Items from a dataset
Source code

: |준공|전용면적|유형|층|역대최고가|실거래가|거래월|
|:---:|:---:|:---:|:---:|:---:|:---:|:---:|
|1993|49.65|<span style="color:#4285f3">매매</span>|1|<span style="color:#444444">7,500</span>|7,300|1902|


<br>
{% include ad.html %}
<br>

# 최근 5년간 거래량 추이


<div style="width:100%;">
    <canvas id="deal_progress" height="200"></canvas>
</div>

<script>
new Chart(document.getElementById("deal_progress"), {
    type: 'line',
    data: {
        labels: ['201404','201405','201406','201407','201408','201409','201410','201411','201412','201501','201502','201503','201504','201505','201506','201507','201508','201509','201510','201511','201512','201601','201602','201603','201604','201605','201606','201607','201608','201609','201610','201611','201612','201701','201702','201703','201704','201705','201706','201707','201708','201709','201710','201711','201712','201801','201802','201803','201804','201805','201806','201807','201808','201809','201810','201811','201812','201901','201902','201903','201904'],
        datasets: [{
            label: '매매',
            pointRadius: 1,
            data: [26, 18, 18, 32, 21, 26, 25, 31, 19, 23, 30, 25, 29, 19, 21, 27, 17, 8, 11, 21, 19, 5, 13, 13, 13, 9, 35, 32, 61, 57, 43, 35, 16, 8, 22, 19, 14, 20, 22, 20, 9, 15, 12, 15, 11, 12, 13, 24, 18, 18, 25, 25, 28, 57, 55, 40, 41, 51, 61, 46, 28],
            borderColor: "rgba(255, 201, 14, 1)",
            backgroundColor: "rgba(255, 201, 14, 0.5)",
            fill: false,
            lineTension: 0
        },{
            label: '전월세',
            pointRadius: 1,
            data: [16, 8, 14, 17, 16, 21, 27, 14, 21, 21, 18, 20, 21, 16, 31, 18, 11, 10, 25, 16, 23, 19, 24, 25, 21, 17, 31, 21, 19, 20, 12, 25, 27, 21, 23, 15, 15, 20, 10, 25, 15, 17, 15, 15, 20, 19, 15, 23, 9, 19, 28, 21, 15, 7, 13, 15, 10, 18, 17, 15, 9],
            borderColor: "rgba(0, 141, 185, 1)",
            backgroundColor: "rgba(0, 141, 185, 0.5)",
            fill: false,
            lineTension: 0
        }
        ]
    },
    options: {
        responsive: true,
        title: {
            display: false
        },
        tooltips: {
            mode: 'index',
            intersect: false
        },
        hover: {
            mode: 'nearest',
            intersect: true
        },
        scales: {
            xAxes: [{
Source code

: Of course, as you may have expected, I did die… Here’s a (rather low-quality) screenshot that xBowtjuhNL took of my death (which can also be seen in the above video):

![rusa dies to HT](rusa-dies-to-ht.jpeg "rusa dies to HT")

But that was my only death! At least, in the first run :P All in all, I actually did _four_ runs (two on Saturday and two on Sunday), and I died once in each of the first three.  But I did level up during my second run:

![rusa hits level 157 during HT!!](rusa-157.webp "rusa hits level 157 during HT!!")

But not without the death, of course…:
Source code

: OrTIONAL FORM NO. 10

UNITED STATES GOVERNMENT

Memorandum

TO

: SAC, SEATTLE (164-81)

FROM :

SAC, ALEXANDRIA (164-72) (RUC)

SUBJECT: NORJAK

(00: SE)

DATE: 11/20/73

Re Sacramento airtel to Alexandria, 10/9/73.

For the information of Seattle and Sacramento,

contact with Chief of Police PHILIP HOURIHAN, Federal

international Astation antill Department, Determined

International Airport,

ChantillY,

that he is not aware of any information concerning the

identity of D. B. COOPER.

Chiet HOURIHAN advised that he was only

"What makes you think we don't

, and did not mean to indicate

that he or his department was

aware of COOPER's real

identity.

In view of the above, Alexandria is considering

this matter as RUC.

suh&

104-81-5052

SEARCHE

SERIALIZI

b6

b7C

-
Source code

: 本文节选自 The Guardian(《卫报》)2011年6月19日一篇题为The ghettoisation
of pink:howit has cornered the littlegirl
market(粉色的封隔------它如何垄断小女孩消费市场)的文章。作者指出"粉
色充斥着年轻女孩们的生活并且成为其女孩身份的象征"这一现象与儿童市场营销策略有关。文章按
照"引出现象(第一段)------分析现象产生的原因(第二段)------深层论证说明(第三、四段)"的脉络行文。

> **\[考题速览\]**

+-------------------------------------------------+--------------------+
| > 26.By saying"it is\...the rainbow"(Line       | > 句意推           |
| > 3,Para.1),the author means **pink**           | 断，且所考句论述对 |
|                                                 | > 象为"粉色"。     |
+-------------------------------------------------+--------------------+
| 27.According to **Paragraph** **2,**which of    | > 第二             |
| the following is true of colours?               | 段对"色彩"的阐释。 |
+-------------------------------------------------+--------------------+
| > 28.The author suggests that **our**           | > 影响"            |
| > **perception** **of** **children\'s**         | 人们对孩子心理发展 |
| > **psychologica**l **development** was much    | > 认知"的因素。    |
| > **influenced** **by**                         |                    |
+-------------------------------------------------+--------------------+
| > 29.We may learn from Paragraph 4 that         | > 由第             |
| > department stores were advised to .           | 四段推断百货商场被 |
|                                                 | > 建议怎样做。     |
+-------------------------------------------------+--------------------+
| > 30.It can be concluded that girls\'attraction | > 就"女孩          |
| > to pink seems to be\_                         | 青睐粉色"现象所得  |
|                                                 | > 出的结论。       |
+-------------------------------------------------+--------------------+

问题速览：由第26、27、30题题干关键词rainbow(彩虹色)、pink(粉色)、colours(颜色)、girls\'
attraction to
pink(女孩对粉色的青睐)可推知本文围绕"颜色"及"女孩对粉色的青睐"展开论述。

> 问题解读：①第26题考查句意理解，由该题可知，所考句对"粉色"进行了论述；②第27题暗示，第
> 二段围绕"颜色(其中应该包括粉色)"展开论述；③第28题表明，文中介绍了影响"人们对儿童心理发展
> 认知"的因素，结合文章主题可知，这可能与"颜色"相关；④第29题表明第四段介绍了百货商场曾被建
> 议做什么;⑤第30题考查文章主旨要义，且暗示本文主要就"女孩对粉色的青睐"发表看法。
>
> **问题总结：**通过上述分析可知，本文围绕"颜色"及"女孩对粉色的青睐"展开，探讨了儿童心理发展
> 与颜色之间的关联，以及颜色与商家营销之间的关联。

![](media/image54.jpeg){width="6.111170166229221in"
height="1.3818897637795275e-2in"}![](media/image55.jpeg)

- **WHAT IS NEEDED**:
Output every record above, exactly as written.

- **RESPONSE AREA**:
Source code

: |준공|전용면적|유형|층|역대최고가|실거래가|거래월|
|:---:|:---:|:---:|:---:|:---:|:---:|:---:|
|1993|49.65|<span style="color:#4285f3">매매</span>|1|<span style="color:#444444">7,500</span>|7,300|1902|


<br>
{% include ad.html %}
<br>

# 최근 5년간 거래량 추이


<div style="width:100%;">
    <canvas id="deal_progress" height="200"></canvas>
</div>

<script>
new Chart(document.getElementById("deal_progress"), {
    type: 'line',
    data: {
        labels: ['201404','201405','201406','201407','201408','201409','201410','201411','201412','201501','201502','201503','201504','201505','201506','201507','201508','201509','201510','201511','201512','201601','201602','201603','201604','201605','201606','201607','201608','201609','201610','201611','201612','201701','201702','201703','201704','201705','201706','201707','201708','201709','201710','201711','201712','201801','201802','201803','201804','201805','201806','201807','201808','201809','201810','201811','201812','201901','201902','201903','201904'],
        datasets: [{
            label: '매매',
            pointRadius: 1,
            data: [26, 18, 18, 32, 21, 26, 25, 31, 19, 23, 30, 25, 29, 19, 21, 27, 17, 8, 11, 21, 19, 5, 13, 13, 13, 9, 35, 32, 61, 57, 43, 35, 16, 8, 22, 19, 14, 20, 22, 20, 9, 15, 12, 15, 11, 12, 13, 24, 18, 18, 25, 25, 28, 57, 55, 40, 41, 51, 61, 46, 28],
            borderColor: "rgba(255, 201, 14, 1)",
            backgroundColor: "rgba(255, 201, 14, 0.5)",
            fill: false,
            lineTension: 0
        },{
            label: '전월세',
            pointRadius: 1,
            data: [16, 8, 14, 17, 16, 21, 27, 14, 21, 21, 18, 20, 21, 16, 31, 18, 11, 10, 25, 16, 23, 19, 24, 25, 21, 17, 31, 21, 19, 20, 12, 25, 27, 21, 23, 15, 15, 20, 10, 25, 15, 17, 15, 15, 20, 19, 15, 23, 9, 19, 28, 21, 15, 7, 13, 15, 10, 18, 17, 15, 9],
            borderColor: "rgba(0, 141, 185, 1)",
            backgroundColor: "rgba(0, 141, 185, 0.5)",
            fill: false,
            lineTension: 0
        }
        ]
    },
    options: {
        responsive: true,
        title: {
            display: false
        },
        tooltips: {
            mode: 'index',
            intersect: false
        },
        hover: {
            mode: 'nearest',
            intersect: true
        },
        scales: {
            xAxes: [{
Source code

: Of course, as you may have expected, I did die… Here’s a (rather low-quality) screenshot that xBowtjuhNL took of my death (which can also be seen in the above video):

![rusa dies to HT](rusa-dies-to-ht.jpeg "rusa dies to HT")

But that was my only death! At least, in the first run :P All in all, I actually did _four_ runs (two on Saturday and two on Sunday), and I died once in each of the first three.  But I did level up during my second run:

![rusa hits level 157 during HT!!](rusa-157.webp "rusa hits level 157 during HT!!")

But not without the death, of course…:
Source code

: OrTIONAL FORM NO. 10

UNITED STATES GOVERNMENT

Memorandum

TO

: SAC, SEATTLE (164-81)

FROM :

SAC, ALEXANDRIA (164-72) (RUC)

SUBJECT: NORJAK

(00: SE)

DATE: 11/20/73

Re Sacramento airtel to Alexandria, 10/9/73.

For the information of Seattle and Sacramento,

contact with Chief of Police PHILIP HOURIHAN, Federal

international Astation antill Department, Determined

International Airport,

ChantillY,

that he is not aware of any information concerning the

identity of D. B. COOPER.

Chiet HOURIHAN advised that he was only

"What makes you think we don't

, and did not mean to indicate

that he or his department was

aware of COOPER's real

identity.

In view of the above, Alexandria is considering

this matter as RUC.

suh&

104-81-5052

SEARCHE

SERIALIZI

b6

b7C

-
Source code

: 本文节选自 The Guardian(《卫报》)2011年6月19日一篇题为The ghettoisation
of pink:howit has cornered the littlegirl
market(粉色的封隔------它如何垄断小女孩消费市场)的文章。作者指出"粉
色充斥着年轻女孩们的生活并且成为其女孩身份的象征"这一现象与儿童市场营销策略有关。文章按
照"引出现象(第一段)------分析现象产生的原因(第二段)------深层论证说明(第三、四段)"的脉络行文。

> **\[考题速览\]**

+-------------------------------------------------+--------------------+
| > 26.By saying"it is\...the rainbow"(Line       | > 句意推           |
| > 3,Para.1),the author means **pink**           | 断，且所考句论述对 |
|                                                 | > 象为"粉色"。     |
+-------------------------------------------------+--------------------+
| 27.According to **Paragraph** **2,**which of    | > 第二             |
| the following is true of colours?               | 段对"色彩"的阐释。 |
+-------------------------------------------------+--------------------+
| > 28.The author suggests that **our**           | > 影响"            |
| > **perception** **of** **children\'s**         | 人们对孩子心理发展 |
| > **psychologica**l **development** was much    | > 认知"的因素。    |
| > **influenced** **by**                         |                    |
+-------------------------------------------------+--------------------+
| > 29.We may learn from Paragraph 4 that         | > 由第             |
| > department stores were advised to .           | 四段推断百货商场被 |
|                                                 | > 建议怎样做。     |
+-------------------------------------------------+--------------------+
| > 30.It can be concluded that girls\'attraction | > 就"女孩          |
| > to pink seems to be\_                         | 青睐粉色"现象所得  |
|                                                 | > 出的结论。       |
+-------------------------------------------------+--------------------+

问题速览：由第26、27、30题题干关键词rainbow(彩虹色)、pink(粉色)、colours(颜色)、girls\'
attraction to
pink(女孩对粉色的青睐)可推知本文围绕"颜色"及"女孩对粉色的青睐"展开论述。

> 问题解读：①第26题考查句意理解，由该题可知，所考句对"粉色"进行了论述；②第27题暗示，第
> 二段围绕"颜色(其中应该包括粉色)"展开论述；③第28题表明，文中介绍了影响"人们对儿童心理发展
> 认知"的因素，结合文章主题可知，这可能与"颜色"相关；④第29题表明第四段介绍了百货商场曾被建
> 议做什么;⑤第30题考查文章主旨要义，且暗示本文主要就"女孩对粉色的青睐"发表看法。
>
> **问题总结：**通过上述分析可知，本文围绕"颜色"及"女孩对粉色的青睐"展开，探讨了儿童心理发展
> 与颜色之间的关联，以及颜色与商家营销之间的关联。

![](media/image54.jpeg){width="6.111170166229221in"
height="1.3818897637795275e-2in"}![](media/image55.jpeg)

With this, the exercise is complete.